Provided information =>
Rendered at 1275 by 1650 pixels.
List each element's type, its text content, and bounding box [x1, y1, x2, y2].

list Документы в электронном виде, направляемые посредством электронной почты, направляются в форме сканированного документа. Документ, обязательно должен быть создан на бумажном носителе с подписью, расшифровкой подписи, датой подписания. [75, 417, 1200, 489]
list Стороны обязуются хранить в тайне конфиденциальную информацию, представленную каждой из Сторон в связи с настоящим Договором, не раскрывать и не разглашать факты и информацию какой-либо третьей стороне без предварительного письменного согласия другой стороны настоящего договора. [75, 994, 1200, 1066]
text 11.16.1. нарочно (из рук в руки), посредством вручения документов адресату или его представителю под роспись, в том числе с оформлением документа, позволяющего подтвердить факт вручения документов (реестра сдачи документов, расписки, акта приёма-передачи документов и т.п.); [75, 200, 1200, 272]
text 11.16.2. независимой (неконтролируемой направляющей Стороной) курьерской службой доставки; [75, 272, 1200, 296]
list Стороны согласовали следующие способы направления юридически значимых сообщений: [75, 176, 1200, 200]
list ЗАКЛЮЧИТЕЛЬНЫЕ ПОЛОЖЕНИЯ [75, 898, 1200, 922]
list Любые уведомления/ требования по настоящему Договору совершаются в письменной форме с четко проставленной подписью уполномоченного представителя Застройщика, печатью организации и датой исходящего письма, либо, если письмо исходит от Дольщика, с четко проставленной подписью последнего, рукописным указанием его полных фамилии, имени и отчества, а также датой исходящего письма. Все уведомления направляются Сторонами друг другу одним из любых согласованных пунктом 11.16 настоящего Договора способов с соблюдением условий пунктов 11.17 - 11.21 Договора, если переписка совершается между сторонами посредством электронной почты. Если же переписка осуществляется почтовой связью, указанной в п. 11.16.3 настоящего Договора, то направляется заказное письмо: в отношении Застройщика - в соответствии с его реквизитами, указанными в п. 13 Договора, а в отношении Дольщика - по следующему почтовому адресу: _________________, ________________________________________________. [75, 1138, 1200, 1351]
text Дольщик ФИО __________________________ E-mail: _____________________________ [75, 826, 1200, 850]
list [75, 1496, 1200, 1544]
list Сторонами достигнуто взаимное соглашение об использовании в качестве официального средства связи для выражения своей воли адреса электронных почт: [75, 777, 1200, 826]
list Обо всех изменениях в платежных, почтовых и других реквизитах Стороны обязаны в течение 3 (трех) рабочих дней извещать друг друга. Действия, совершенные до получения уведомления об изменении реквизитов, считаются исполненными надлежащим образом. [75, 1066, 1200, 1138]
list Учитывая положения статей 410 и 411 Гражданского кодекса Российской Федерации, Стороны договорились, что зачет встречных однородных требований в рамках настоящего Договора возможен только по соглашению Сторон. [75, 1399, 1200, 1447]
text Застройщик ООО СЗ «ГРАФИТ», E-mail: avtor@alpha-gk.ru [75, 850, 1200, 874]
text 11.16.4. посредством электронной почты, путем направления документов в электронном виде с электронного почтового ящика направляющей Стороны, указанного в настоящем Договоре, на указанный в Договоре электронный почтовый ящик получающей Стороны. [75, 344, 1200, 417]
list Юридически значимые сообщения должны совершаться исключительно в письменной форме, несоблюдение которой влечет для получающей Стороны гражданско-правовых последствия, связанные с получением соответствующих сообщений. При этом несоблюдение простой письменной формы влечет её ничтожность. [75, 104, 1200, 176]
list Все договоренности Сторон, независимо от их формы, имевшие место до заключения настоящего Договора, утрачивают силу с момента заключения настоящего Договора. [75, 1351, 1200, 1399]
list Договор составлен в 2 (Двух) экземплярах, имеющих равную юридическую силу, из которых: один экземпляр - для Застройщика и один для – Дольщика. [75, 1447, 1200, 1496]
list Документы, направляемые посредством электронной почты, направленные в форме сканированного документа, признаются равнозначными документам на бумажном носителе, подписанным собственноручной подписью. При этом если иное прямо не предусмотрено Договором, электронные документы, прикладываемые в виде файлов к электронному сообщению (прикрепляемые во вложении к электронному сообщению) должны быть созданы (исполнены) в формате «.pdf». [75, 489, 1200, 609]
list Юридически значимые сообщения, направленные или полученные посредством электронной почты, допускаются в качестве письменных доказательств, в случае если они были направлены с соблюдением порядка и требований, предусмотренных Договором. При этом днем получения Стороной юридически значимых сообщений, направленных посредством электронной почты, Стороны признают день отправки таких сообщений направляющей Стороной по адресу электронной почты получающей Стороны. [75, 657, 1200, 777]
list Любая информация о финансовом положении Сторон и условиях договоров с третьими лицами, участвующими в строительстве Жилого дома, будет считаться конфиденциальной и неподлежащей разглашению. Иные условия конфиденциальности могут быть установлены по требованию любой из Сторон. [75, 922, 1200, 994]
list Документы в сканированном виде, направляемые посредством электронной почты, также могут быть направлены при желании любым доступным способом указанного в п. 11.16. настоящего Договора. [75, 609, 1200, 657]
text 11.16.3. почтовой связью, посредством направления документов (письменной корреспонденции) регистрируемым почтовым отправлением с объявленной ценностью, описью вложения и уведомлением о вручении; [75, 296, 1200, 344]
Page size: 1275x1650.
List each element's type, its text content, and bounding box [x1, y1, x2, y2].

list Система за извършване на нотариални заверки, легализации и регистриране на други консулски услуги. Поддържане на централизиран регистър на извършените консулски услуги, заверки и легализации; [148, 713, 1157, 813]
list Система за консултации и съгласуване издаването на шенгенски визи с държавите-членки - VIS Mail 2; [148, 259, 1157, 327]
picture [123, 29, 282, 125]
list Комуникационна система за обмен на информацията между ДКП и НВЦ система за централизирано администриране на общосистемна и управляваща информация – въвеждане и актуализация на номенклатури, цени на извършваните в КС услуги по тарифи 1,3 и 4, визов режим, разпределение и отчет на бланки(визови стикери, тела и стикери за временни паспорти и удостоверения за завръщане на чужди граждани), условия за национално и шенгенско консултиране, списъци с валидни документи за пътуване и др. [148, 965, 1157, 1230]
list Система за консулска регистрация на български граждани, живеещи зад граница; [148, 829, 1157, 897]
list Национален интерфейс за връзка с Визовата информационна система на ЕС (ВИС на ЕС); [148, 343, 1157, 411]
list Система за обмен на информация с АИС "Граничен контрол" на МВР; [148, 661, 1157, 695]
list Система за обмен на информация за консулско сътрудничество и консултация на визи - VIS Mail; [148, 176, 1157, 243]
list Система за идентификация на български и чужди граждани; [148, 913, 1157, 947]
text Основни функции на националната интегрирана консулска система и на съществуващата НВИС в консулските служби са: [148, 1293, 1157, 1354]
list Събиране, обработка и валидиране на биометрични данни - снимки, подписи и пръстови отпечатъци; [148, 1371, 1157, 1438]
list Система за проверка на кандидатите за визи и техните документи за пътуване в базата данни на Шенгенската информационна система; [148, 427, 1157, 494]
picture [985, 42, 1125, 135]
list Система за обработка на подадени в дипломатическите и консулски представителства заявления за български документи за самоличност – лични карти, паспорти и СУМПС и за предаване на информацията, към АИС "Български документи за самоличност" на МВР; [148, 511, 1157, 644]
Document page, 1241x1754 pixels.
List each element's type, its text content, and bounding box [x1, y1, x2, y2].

Work instruction =>
Wherever the string "указанного" occurs in the data, copy the line that holds it.

Exercise answer =>
text 11.16.4. посредством электронной почты, путем направления документов в электронном виде с электронного почтового ящика направляющей Стороны, указанного в настоящем Договоре, на указанный в Договоре электронный почтовый ящик получающей Стороны. [75, 344, 1200, 417]
list Документы в сканированном виде, направляемые посредством электронной почты, также могут быть направлены при желании любым доступным способом указанного в п. 11.16. настоящего Договора. [75, 609, 1200, 657]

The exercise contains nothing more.